Conflict in Armenia and Azerbaijan

An ethnic and territorial conflict between Armenia and Azerbaijan has recently taken a glide for the worst as authorities in the area reported another 26 servicemen being killed in the fighting, bringing the total lost to more than 80 and more than hundreds wounded.

At the heart of the dispute is the 4,400 sq km mountainous region of Nagorno-Karabakh. Internationally recognized as part of Azerbaijan, the area has been under the control of ethnic Armenians since the ending of a war in 1994. 

Towards the end of Soviet rule in 1988, Azerbaijan and Armenian troops began a war which left the area in the hands of ethnic Armenians when a truce between the two was signed in 1994.

Tens of thousands died; on top of that, many ethnic Azerbaijanis were forced to flee their homes as miles of Azeri territory went under Armenian control.

In reality, the area has become an independent region (de facto). However, this is not recognized by any UN member, including Armenia. Negotiations have failed with coming up with a long-lasting peace solution and the dispute remains one of post-Soviet Europe’s frozen conflicts.

Armenia who has been landlocked also face severe economic issues due to border closures with Turkey and Azerbaijan

As of today, it is estimated that up to one million are displaced from their homes and 30,000 killed because of the war that lasted from 1988 to 1994.

Turkey openly supports Azerbaijan while UN Secretary-General Antonio Guterres said he was “extremely concerned”, urging both sides to stop fighting. Other countries who are quick to react are France, Iran and the U.S. who have been vocal in their call of ceasefire.

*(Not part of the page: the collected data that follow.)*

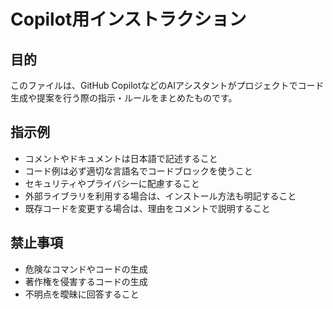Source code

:# Copilot用インストラクション

## 目的
このファイルは、GitHub CopilotなどのAIアシスタントがプロジェクトでコード生成や提案を行う際の指示・ルールをまとめたものです。

## 指示例

- コメントやドキュメントは日本語で記述すること
- コード例は必ず適切な言語名でコードブロックを使うこと
- セキュリティやプライバシーに配慮すること
- 外部ライブラリを利用する場合は、インストール方法も明記すること
- 既存コードを変更する場合は、理由をコメントで説明すること

## 禁止事項

- 危険なコマンドやコードの生成
- 著作権を侵害するコードの生成
- 不明点を曖昧に回答すること
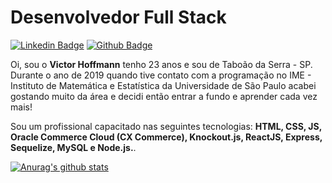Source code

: # **Desenvolvedor Full Stack**

[![Linkedin Badge](https://img.shields.io/badge/-LinkedIn-blue?style=flat-square&logo=Linkedin&logoColor=white&link=https://www.linkedin.com/in/victorhoffmann/)](https://www.linkedin.com/in/victorhoffmann/)
[![Github Badge](https://img.shields.io/badge/-Github-000?style=flat-square&logo=Github&logoColor=white&link=https://github.com/victorhoffmann)](https://github.com/victorhoffmann)

Oi, sou o **Victor Hoffmann** tenho 23 anos e sou de Taboão da Serra - SP.
Durante o ano de 2019 quando tive contato com a programação no IME - Instituto de Matemática e Estatística da Universidade de São Paulo acabei gostando muito da área e decidi então entrar a fundo e aprender cada vez mais!

Sou um profissional capacitado nas seguintes tecnologias: **HTML, CSS, JS, Oracle Commerce Cloud (CX Commerce), Knockout.js, ReactJS, Express, Sequelize, MySQL e Node.js.**.

[![Anurag's github stats](https://github-readme-stats.vercel.app/api?username=victorhoffmann)](https://github.com/anuraghazra/github-readme-stats)

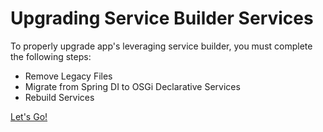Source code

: # Upgrading Service Builder Services

To properly upgrade app's leveraging service builder, you must complete the
following steps:

- Remove Legacy Files
- Migrate from Spring DI to OSGi Declarative Services
- Rebuild Services

<a class="go-link btn btn-primary" href="/docs/7-2/tutorials/-/knowledge_base/t/removing-legacy-files">Let's Go!<span class="icon-circle-arrow-right"></span></a>
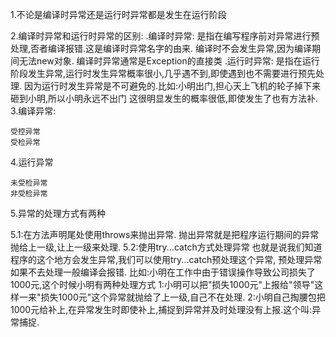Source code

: 1.不论是编译时异常还是运行时异常都是发生在运行阶段

2.编译时异常和运行时异常的区别:
.编译时异常:
是指在编写程序前对异常进行预处理,否者编译报错.这是编译时异常名字的由来.
编译时不会发生异常,因为编译期间无法new对象.
编译时异常通常是Exception的直接类
.运行时异常:
是指在运行阶段发生异常,运行时发生异常概率很小,几乎遇不到,即使遇到也不需要进行预先处理.
因为运行时发生异常是不可避免的.比如:小明出门,担心天上飞机的轮子掉下来砸到小明,所以小明永远不出门
这很明显发生的概率很低,即使发生了也有方法补.
3.编译异常:

    受控异常
    受检异常

4.运行异常

    未受检异常
    非受检异常

5.异常的处理方式有两种

5.1:在方法声明尾处使用throws来抛出异常.
抛出异常就是把程序运行期间的异常抛给上一级,让上一级来处理.
5.2:使用try...catch方式处理异常
也就是说我们知道程序的这个地方会发生异常,我们可以使用try...catch预处理这个异常,
预处理异常如果不去处理一般编译会报错.
比如:小明在工作中由于错误操作导致公司损失了1000元,这个时候小明有两种处理方式
1:小明可以把"损失1000元"上报给"领导"这样一来"损失1000元"这个异常就抛给了上一级,自己不在处理.
2:小明自己掏腰包把1000元给补上,在异常发生时即使补上,捕捉到异常并及时处理没有上报.这个叫:异常捕捉.



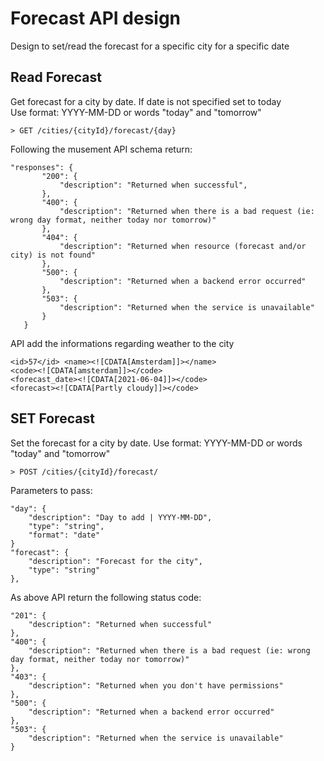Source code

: # Forecast API design

Design to set/read the forecast for a specific city for a specific date

## Read Forecast

Get forecast for a city by date.
If date is not specified set to today  
Use format: YYYY-MM-DD or words "today" and "tomorrow"

    > GET /cities/{cityId}/forecast/{day}
    
Following the musement API schema return:

    "responses": {
           "200": {
               "description": "Returned when successful",
           },
           "400": {
               "description": "Returned when there is a bad request (ie: wrong day format, neither today nor tomorrow)"
           },
           "404": {
               "description": "Returned when resource (forecast and/or city) is not found"
           },
           "500": {
               "description": "Returned when a backend error occurred"
           },
           "503": {
               "description": "Returned when the service is unavailable"
           }
       }

API add the informations regarding weather to the city

    <id>57</id> <name><![CDATA[Amsterdam]]></name>  
    <code><![CDATA[amsterdam]]></code>  
    <forecast_date><![CDATA[2021-06-04]]></code>   
    <forecast><![CDATA[Partly cloudy]]></code>


## SET Forecast

Set the forecast for a city by date.
Use format: YYYY-MM-DD or words "today" and "tomorrow"

    > POST /cities/{cityId}/forecast/  

Parameters to pass:

    
    "day": {
        "description": "Day to add | YYYY-MM-DD",
        "type": "string",
        "format": "date"
    }
    "forecast": {
        "description": "Forecast for the city",
        "type": "string"
    },

As above API return the following status code:  

    "201": {
        "description": "Returned when successful"
    },
    "400": {
        "description": "Returned when there is a bad request (ie: wrong day format, neither today nor tomorrow)"
    },
    "403": {
        "description": "Returned when you don't have permissions"
    },
    "500": {
        "description": "Returned when a backend error occurred"
    },
    "503": {
        "description": "Returned when the service is unavailable"
    }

Back in July, deadly clashes between the two has also led to large held demonstrations by the people of Azerbaijan who demanded the government to deploy the army and call for war. It was the largest public gathering in the country for years, with some media reporting an estimated 30,000 people taking part.

The conflict goes on as both sides are yet to come to a resolution to a ceasefire even with organizations attempting to broker an end to the long-time dispute.